Durch das Unentschieden am vergangenen Sonntag gegen die Cincinnati Bengals haben die Philadelphia Eagles ein bisschen den Anschluss an die Playoffplätze verloren. Hauptgrund dafür, dass man nicht gewonnen hatte, waren die Ballverluste auf Seiten der Eagles, vier an der Zahl, allesamt durch Donovan McNabb (drei Interceptions und ein verlorener Fumble). Es war ein sehr schlechtes Spiel von McNabb, der am Ende auf 339 Yards und einem Touchdown kam. Aber bei 58 Passversuchen kamen nur 28 an, ein bisschen mehr darf es dann schon sein. Ein Westbrook (60 Lauf-Yards) war an diesem Tag auch keine große Hilfe. Nur, wer will ihm das verdenken, wo er doch erst seit kurzem wieder spielt, nachdem er mal wieder verletzt war. Das ist kein Sarkasmus, sondern purer Ernst. Nur, dass gerade gegen die schwachen Bengals beide wichtigen Offensivspieler einen schwächeren Tag erwischen würden, war nicht vorrauszusehen. Die Bengals haben an diesem Tag nicht gerade ein Offensiv-Feuerwerk abgebrannt, aber die Offensive der Eagles (vor allem McNabb) machten es den Bengals nicht gerade schwer, auch was vom Kuchen abzubekommen und das war eben das Unentschieden. Wobei da auch wieder McNabb seine Finger im Spiel gehabt hatte, da er nicht wusste, dass es in der NFL auch Unentschieden zu vergeben gibt. Philadelphia muss sich sputen, um noch auf den Playoffzug aufzuspringen, denn die nächsten Wochen werden nicht gerade einfach (Baltimore, Arizona, New York Giants, Cleveland, Washington und Dallas). Aber die individuelle Klasse haben die Eagles, um das Ruder wieder herumzureißen. Davon bin ich überzeugt!

Die Cardinals bewegen sich in Richtung Playoffs

Die Arizona Cardinals werden mir so langsam richtig sympathisch.
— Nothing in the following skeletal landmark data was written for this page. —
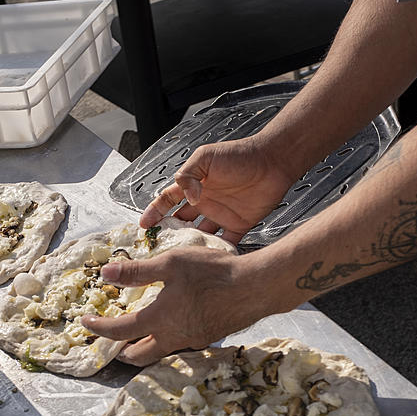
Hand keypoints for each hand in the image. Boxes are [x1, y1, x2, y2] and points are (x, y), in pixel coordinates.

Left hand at [80, 246, 271, 365]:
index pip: (119, 332)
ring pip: (159, 352)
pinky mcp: (208, 338)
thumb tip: (105, 274)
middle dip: (119, 350)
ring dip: (143, 347)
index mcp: (159, 320)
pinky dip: (165, 340)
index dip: (98, 328)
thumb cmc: (213, 272)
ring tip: (137, 331)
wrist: (256, 288)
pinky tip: (171, 323)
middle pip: (138, 355)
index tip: (86, 321)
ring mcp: (193, 341)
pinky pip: (179, 346)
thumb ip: (137, 271)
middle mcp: (173, 338)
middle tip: (110, 338)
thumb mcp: (172, 263)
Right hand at [140, 137, 295, 243]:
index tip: (144, 225)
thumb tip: (187, 197)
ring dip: (193, 247)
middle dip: (170, 235)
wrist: (272, 161)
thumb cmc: (240, 154)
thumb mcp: (206, 157)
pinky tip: (212, 261)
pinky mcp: (239, 225)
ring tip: (184, 258)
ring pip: (201, 236)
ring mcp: (221, 215)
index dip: (154, 212)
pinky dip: (220, 253)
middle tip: (161, 248)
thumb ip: (189, 175)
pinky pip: (227, 243)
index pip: (167, 200)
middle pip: (182, 222)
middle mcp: (205, 202)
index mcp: (194, 186)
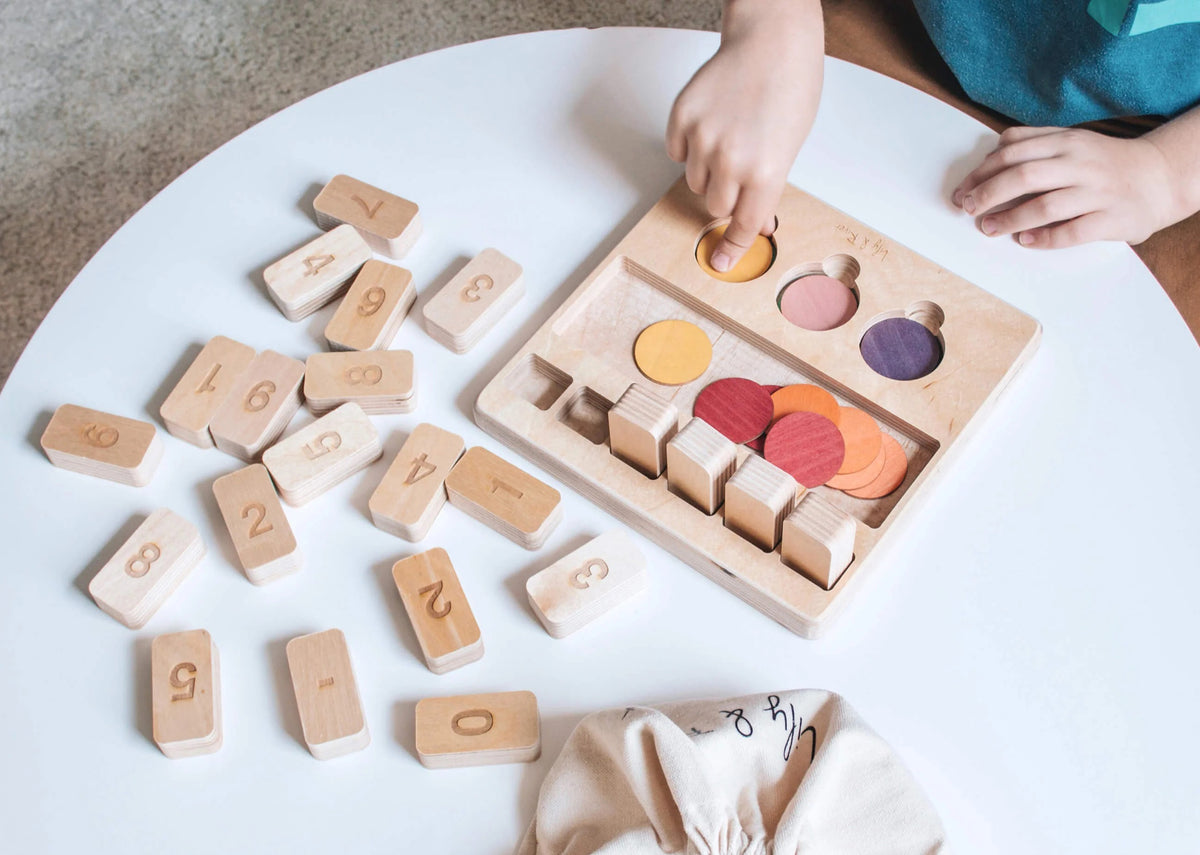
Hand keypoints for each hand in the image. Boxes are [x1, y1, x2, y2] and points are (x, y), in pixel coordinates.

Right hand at [666, 0, 822, 271]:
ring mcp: (703, 139)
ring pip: (694, 181)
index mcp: (765, 172)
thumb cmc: (789, 88)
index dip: (732, 247)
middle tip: (740, 168)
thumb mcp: (789, 147)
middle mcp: (731, 160)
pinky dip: (690, 146)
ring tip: (730, 137)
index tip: (719, 261)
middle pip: (715, 206)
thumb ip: (768, 189)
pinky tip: (713, 122)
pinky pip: (677, 152)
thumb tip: (757, 224)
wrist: (771, 42)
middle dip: (726, 196)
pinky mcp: (682, 119)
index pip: (743, 225)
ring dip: (708, 170)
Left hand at [952, 126, 1179, 247]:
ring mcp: (1097, 191)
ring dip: (1010, 219)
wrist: (1161, 177)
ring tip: (988, 228)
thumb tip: (992, 149)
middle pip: (1024, 176)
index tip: (963, 191)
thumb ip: (1035, 141)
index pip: (1014, 152)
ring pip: (1045, 205)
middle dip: (988, 193)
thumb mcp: (1072, 141)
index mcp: (1067, 142)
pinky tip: (1025, 240)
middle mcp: (1081, 163)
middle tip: (968, 209)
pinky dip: (1044, 238)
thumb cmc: (1105, 162)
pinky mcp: (1111, 218)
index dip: (982, 173)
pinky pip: (1072, 231)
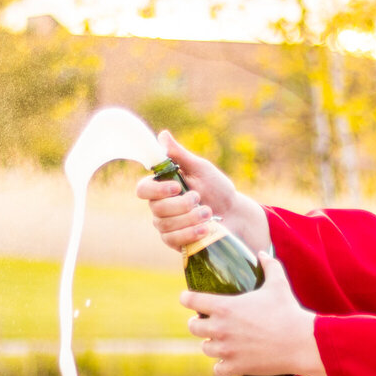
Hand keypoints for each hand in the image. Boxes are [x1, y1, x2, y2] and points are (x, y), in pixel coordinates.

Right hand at [133, 131, 269, 253]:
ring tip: (209, 213)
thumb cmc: (216, 187)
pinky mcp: (175, 240)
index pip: (143, 189)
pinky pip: (173, 240)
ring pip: (166, 225)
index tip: (177, 187)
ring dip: (189, 219)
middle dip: (181, 205)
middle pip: (156, 209)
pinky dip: (190, 234)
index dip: (156, 190)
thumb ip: (180, 155)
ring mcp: (166, 225)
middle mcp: (159, 206)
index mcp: (162, 187)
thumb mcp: (201, 169)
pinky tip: (206, 229)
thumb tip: (162, 135)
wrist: (233, 213)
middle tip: (200, 199)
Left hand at [181, 253, 326, 375]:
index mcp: (224, 307)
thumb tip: (262, 253)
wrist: (300, 342)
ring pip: (205, 347)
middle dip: (198, 323)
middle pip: (193, 327)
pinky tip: (228, 360)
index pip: (191, 301)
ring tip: (219, 341)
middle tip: (207, 322)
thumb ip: (268, 265)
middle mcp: (220, 328)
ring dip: (211, 344)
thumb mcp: (278, 283)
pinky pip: (217, 368)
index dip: (187, 298)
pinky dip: (222, 364)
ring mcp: (226, 349)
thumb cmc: (288, 311)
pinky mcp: (235, 366)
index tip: (187, 298)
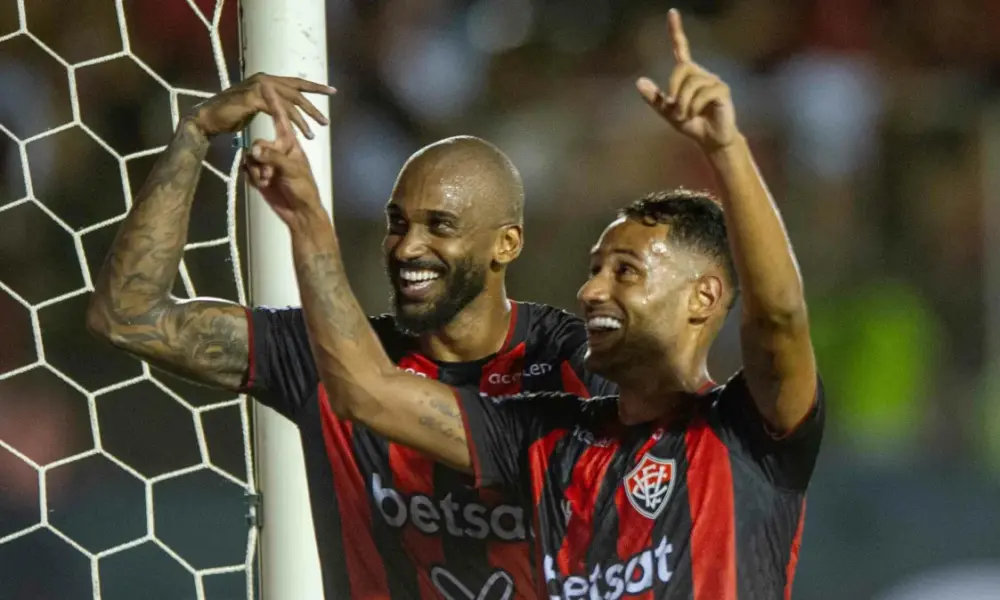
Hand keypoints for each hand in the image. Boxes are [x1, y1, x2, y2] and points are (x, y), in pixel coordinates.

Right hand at [190, 73, 335, 138]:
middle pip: (296, 93)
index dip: (314, 87)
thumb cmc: (228, 116)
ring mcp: (260, 87)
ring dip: (301, 121)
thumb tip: (284, 109)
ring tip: (312, 134)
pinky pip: (276, 110)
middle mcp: (265, 80)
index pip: (296, 83)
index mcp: (268, 80)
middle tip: (326, 121)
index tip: (332, 91)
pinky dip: (286, 123)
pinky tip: (295, 134)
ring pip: (288, 104)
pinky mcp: (254, 98)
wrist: (207, 119)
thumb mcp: (255, 107)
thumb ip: (270, 105)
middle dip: (313, 107)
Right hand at [245, 85, 323, 227]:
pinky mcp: (259, 174)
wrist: (299, 213)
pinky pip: (247, 169)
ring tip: (268, 182)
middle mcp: (277, 148)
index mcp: (289, 143)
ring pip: (250, 157)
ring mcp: (267, 161)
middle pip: (258, 143)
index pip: (280, 119)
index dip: (274, 103)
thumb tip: (253, 149)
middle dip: (261, 159)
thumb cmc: (304, 189)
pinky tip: (262, 186)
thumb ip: (272, 157)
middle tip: (270, 175)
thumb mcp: (291, 170)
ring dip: (257, 171)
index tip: (266, 85)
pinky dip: (253, 178)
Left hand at [636, 9, 737, 151]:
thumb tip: (639, 81)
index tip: (671, 12)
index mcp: (687, 74)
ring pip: (692, 83)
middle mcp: (701, 73)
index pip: (681, 47)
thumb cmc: (690, 123)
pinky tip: (697, 113)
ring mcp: (713, 80)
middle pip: (681, 68)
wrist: (709, 139)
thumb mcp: (667, 112)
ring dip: (684, 103)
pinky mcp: (722, 90)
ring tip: (686, 115)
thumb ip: (654, 98)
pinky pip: (704, 93)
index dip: (675, 30)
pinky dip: (695, 106)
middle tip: (675, 109)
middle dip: (674, 89)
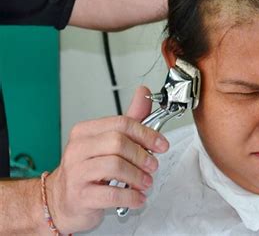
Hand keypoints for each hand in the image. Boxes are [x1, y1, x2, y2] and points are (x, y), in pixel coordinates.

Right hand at [44, 86, 167, 233]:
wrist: (62, 201)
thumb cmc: (88, 169)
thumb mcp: (107, 141)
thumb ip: (129, 120)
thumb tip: (143, 93)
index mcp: (85, 131)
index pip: (121, 124)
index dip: (146, 134)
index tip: (160, 144)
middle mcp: (78, 149)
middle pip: (118, 143)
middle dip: (141, 155)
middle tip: (152, 165)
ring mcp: (76, 173)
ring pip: (115, 166)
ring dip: (138, 176)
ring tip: (146, 182)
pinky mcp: (80, 196)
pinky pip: (111, 194)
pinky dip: (130, 196)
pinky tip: (138, 198)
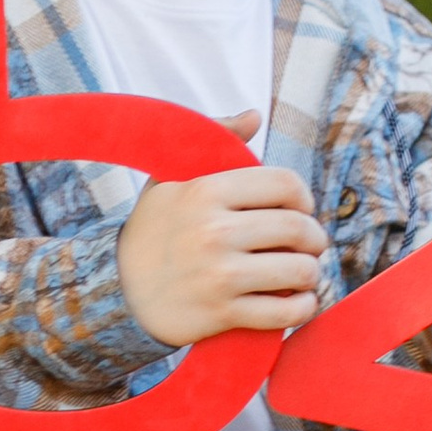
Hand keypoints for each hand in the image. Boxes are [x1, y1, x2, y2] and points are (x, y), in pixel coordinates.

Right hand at [117, 109, 328, 345]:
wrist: (117, 293)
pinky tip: (299, 301)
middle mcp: (212, 232)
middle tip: (309, 246)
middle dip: (314, 238)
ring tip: (302, 273)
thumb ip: (214, 141)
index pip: (285, 184)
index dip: (303, 197)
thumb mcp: (170, 179)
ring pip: (299, 270)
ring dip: (311, 273)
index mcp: (204, 192)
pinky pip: (286, 312)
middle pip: (298, 228)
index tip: (298, 210)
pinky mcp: (222, 314)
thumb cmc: (154, 232)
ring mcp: (218, 276)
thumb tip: (254, 115)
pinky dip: (304, 308)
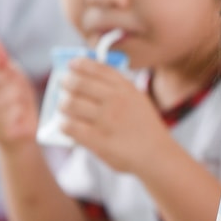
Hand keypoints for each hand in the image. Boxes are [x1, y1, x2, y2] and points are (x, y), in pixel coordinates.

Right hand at [0, 38, 39, 147]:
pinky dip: (14, 111)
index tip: (5, 66)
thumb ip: (1, 59)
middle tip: (18, 85)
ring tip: (20, 98)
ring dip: (11, 96)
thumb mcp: (13, 74)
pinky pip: (0, 116)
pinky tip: (19, 111)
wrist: (23, 129)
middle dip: (4, 81)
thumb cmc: (16, 97)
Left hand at [60, 57, 168, 172]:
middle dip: (66, 83)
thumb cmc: (145, 129)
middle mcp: (115, 100)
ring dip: (63, 105)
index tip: (70, 65)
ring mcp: (106, 120)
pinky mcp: (98, 140)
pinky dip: (64, 125)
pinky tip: (66, 126)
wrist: (157, 156)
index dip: (79, 64)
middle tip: (63, 87)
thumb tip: (86, 79)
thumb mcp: (138, 101)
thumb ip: (117, 89)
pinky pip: (69, 127)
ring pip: (69, 104)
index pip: (96, 68)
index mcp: (126, 88)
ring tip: (65, 108)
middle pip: (77, 83)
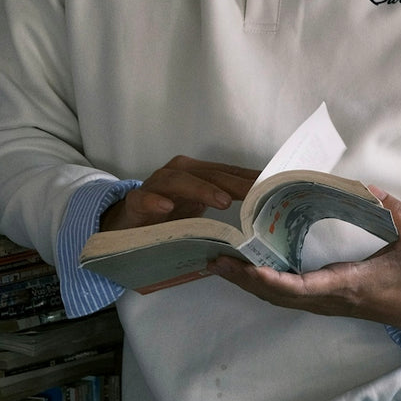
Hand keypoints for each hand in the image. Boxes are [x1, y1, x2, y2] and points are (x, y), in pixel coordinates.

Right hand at [99, 156, 259, 232]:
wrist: (126, 226)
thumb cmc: (168, 219)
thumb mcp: (200, 214)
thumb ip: (223, 211)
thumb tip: (261, 218)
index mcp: (196, 174)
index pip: (228, 173)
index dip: (250, 178)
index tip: (274, 185)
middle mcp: (177, 174)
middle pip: (209, 174)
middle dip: (234, 183)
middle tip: (256, 193)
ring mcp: (155, 186)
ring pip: (178, 181)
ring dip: (201, 189)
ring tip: (222, 201)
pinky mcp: (135, 202)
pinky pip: (143, 198)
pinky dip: (155, 201)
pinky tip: (167, 208)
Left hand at [208, 191, 400, 330]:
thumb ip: (396, 212)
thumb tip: (369, 188)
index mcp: (348, 283)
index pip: (305, 287)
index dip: (274, 281)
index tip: (250, 270)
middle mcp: (329, 298)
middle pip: (278, 295)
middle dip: (245, 280)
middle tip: (215, 260)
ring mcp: (323, 304)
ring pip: (277, 299)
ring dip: (246, 284)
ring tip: (218, 264)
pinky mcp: (322, 302)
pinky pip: (284, 297)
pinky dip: (260, 286)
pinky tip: (243, 271)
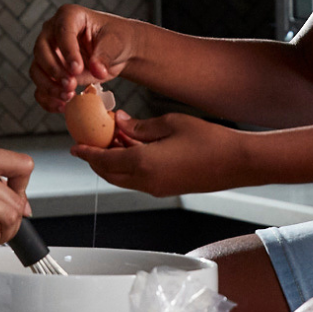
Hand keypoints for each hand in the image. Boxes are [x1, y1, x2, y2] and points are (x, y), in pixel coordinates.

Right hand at [30, 4, 136, 109]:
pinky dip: (47, 98)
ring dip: (49, 86)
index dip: (67, 50)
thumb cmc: (116, 40)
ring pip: (36, 69)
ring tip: (69, 96)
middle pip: (41, 50)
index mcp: (69, 16)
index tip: (77, 68)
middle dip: (54, 70)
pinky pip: (40, 87)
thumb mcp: (116, 44)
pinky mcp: (49, 72)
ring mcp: (48, 53)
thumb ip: (105, 55)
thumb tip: (97, 69)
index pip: (62, 31)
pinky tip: (62, 107)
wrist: (117, 53)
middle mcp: (52, 32)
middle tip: (71, 84)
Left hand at [73, 113, 249, 197]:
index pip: (103, 160)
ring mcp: (157, 188)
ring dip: (114, 161)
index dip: (86, 152)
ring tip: (115, 138)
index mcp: (143, 164)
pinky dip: (129, 165)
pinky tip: (135, 147)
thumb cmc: (209, 141)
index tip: (75, 146)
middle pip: (109, 173)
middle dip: (97, 158)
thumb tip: (120, 123)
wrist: (237, 162)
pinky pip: (138, 179)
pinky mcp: (167, 188)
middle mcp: (146, 182)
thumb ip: (140, 126)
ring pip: (123, 178)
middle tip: (93, 139)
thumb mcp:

Nicht nur, dass sie attraktiven Football spielen, sie haben auch noch drei Superstars in ihrem Team, die von Woche zu Woche Topleistungen abliefern. Die Rede ist von Kurt Warner, Larry Fitzgerald und Anquan Boldin, die jeden Gegner zur Verzweiflung bringen. Letztes Opfer waren die Seahawks, die zwar im letzten Viertel noch einmal herankamen, aber Arizona war dann doch eine Nummer zu groß für sie. Vor allem Boldin hat diesen Erfolg verdient, nachdem er sich in Woche 4 gegen die New York Jets schwer im Gesicht verletzt hatte. Und so ein offensiver ansehlicher Football muss einfach belohnt werden und da bin ich mir sicher, dass wird er auch. Dieses Trio wird uns noch viel Freude bereiten. Deswegen ist es auch mal an der Zeit, dass mehr Spiele der Cardinals im Fernsehen angeboten werden, als immer Colts, Patriots oder Giants.